Il s’agit du premier scrutin organisé par les militaires depuis le coup d’Etat en août 2020 : un référendum constitutionnel. Celui-ci est prévu dimanche 18 juin au Mali.
Si le oui l’emporte ce sont les putschistes qui gagneront le pouvoir. Cela permettrait de donner à ce pays « toute sa souveraineté », selon les propos du président de la transition, le colonel Assimi Goïta. Symboliquement, le texte mentionne que le français devrait perdre son statut de « langue d’expression officielle » pour être ramené à celui de « langue de travail ». Sur le volet de l’avenir politique du pays, le texte doit accroître les pouvoirs du chef de l’Etat et peut ouvrir la voie à une candidature aux acteurs de la transition.
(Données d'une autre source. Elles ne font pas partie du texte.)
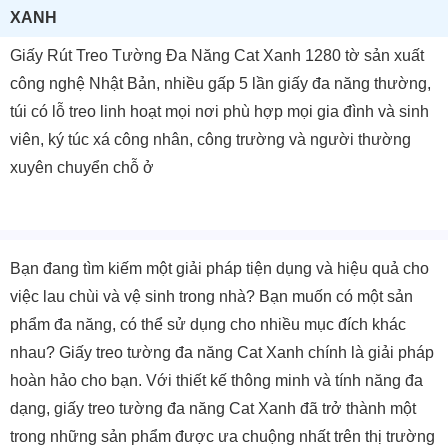
XANH
Giấy Rút Treo Tường Đa Năng Cat Xanh 1280 tờ sản xuất
công nghệ Nhật Bản, nhiều gấp 5 lần giấy đa năng thường,
túi có lỗ treo linh hoạt mọi nơi phù hợp mọi gia đình và sinh
viên, ký túc xá công nhân, công trường và người thường
xuyên chuyển chỗ ở
Bạn đang tìm kiếm một giải pháp tiện dụng và hiệu quả cho
việc lau chùi và vệ sinh trong nhà? Bạn muốn có một sản
phẩm đa năng, có thể sử dụng cho nhiều mục đích khác
nhau? Giấy treo tường đa năng Cat Xanh chính là giải pháp
hoàn hảo cho bạn. Với thiết kế thông minh và tính năng đa
dạng, giấy treo tường đa năng Cat Xanh đã trở thành một
trong những sản phẩm được ưa chuộng nhất trên thị trường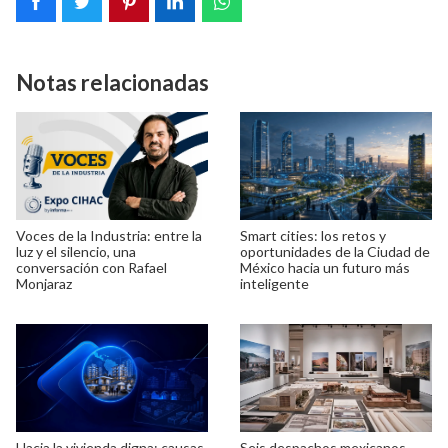
Notas relacionadas
Voces de la Industria: entre la
Smart cities: los retos y
luz y el silencio, una
oportunidades de la Ciudad de
conversación con Rafael
México hacia un futuro más
Monjaraz
inteligente
Hacia la vivienda digna: causas,
Seis despachos mexicanos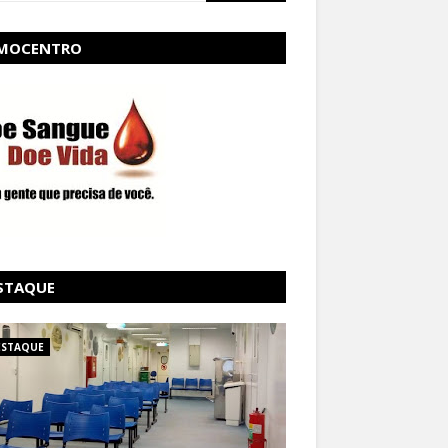
MOCENTRO
STAQUE
ESTAQUE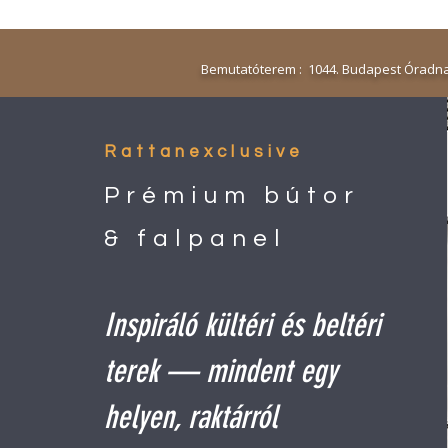
Bemutatóterem : 1044. Budapest Óradna
Rattanexclusive
Prémium bútor
& falpanel
Inspiráló kültéri és beltéri
terek — mindent egy
helyen, raktárról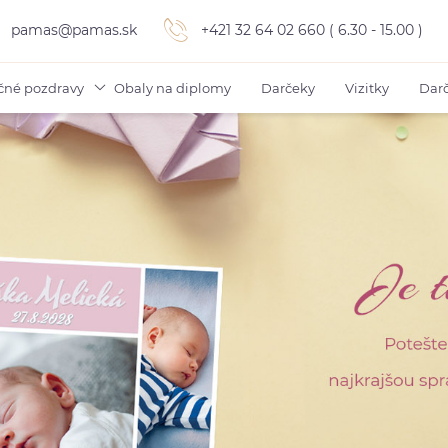
pamas@pamas.sk
+421 32 64 02 660 ( 6.30 - 15.00 )
čné pozdravy
Obaly na diplomy
Darčeky
Vizitky
Darč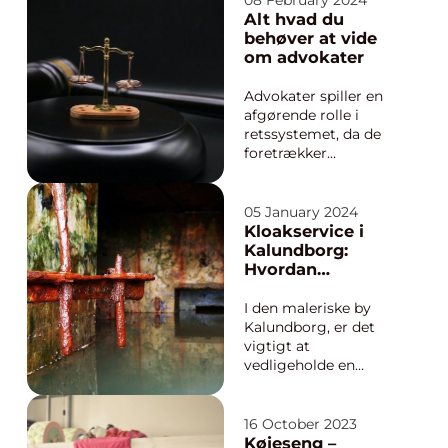
08 February 2024
boligkomplekser eller
Alt hvad du
offentlige
behøver at vide
institutioner. At
om advokater
forvalte
parkeringspladser
Advokater spiller en
effektivt er afgørende
afgørende rolle i
for at sikre til...
retssystemet, da de
foretrækker
retfærdighed og
lovens regler. De
fungerer som både
05 January 2024
rådgivere og fortalere
Kloakservice i
for deres klienter og
Kalundborg:
har en bred vifte af
Hvordan
specialområder,
professionel
herunder kriminel
hjælp sikrer dit
I den maleriske by
forsvar, ejendomsret,
kloaksystem
Kalundborg, er det
famil...
vigtigt at
vedligeholde en
effektiv og sund
infrastruktur, ikke
mindst når det
16 October 2023
kommer til
Køjeseng –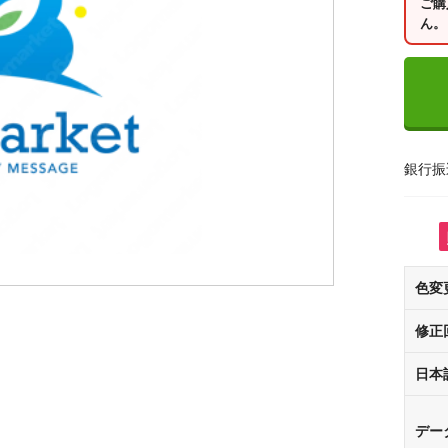
ご購
ん。
銀行振
色変
修正
日本
デー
Cela permettrait donc au numéro un de la junte de se placer pour l’election présidentielle.
La distribution des cartes électorales a été repoussée de trois mois en mars pour permettre, selon le discours officiel, une meilleure vulgarisation du texte. Le référendum aura déjà valeur de test sur les capacités de l’Etat malien à organiser un vote sur l’ensemble du territoire alors que l’élection présidentielle est fixée pour février 2024. Cependant nul ne sait si le maintien des élections locales et législatives est d’actualité.
« Dans le centre, en raison de l’insécurité, l’élection ne pourra se tenir que dans les chefs-lieux », s’émeut Ibrahima Sangho, le président de l’Observatoire pour les élections et la bonne gouvernance au Mali. Un acteur politique qui souhaite garde l’anonymat, s’inquiète d’une possible élection truquée d’avance : « Les scores seront dignes de la Corée du Nord, car l’administration fera le travail des électeurs là où il n’y aura pas de vote, comme dans la région de Mopti. »
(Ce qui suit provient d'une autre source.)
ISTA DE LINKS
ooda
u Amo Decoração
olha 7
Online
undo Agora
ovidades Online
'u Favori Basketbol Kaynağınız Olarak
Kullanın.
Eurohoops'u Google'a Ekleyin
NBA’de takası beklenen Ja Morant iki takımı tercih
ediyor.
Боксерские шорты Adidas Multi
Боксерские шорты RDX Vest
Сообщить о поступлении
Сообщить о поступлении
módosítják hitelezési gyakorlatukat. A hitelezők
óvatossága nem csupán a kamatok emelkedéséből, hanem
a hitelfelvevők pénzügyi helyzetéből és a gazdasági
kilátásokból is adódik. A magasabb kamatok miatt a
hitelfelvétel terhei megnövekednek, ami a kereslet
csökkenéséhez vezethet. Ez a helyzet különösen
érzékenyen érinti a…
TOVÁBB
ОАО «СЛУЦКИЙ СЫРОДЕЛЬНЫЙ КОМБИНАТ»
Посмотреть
Le 11 juin, le vote par anticipation des militaires a connu une forte affluence. « La campagne se déroule dans un climat apaisé, rapporte le politologue Kalilou Sidibé. Mais c’est parce qu’il n’y a qu’une seule offre : le oui. ». Les principales formations politiques et organisations de la société civile appellent à voter en faveur du projet de Constitution, même si celui-ci ne fait pas consensus.
Le nord du pays contrôlé par les ex-rebelles indépendantistes et d’autres milices, regroupés au sein du Cadre stratégique permanent pour la paix, la sécurité et le développement, est moins enclin à plébisciter le referendum. Ainsi les groupes armés demandent un report. Selon eux le texte ne tient pas compte de l’accord de paix signé avec le pouvoir en 2015. A Bamako, la capitale, des responsables religieux, ont fait savoir leur opposition à ce texte qui réaffirme l’« attachement à la forme républicaine et à la laïcité de l’Etat », au motif que celui-ci n’est pas adapté aux « valeurs religieuses et sociétales » du pays.
Au niveau du paysage politique, la Convergence pour le développement du Mali conteste notamment la légitimité d’« un pouvoir qui n’est pas issu des urnes » à mener une réforme de la Loi fondamentale. Le Mouvement du 5 juin-Rassemblement des forces patriotiques dénonce, un « projet de Constitution [qui] renforce le déséquilibre des pouvoirs au profit du président de la République, qu’il érige en monarque ».
Cependant les putschistes maliens bénéficient également d’un climat politique favorable en Afrique de l’Ouest et sont conscients de leur popularité à Bamako et comptent bien en bénéficier.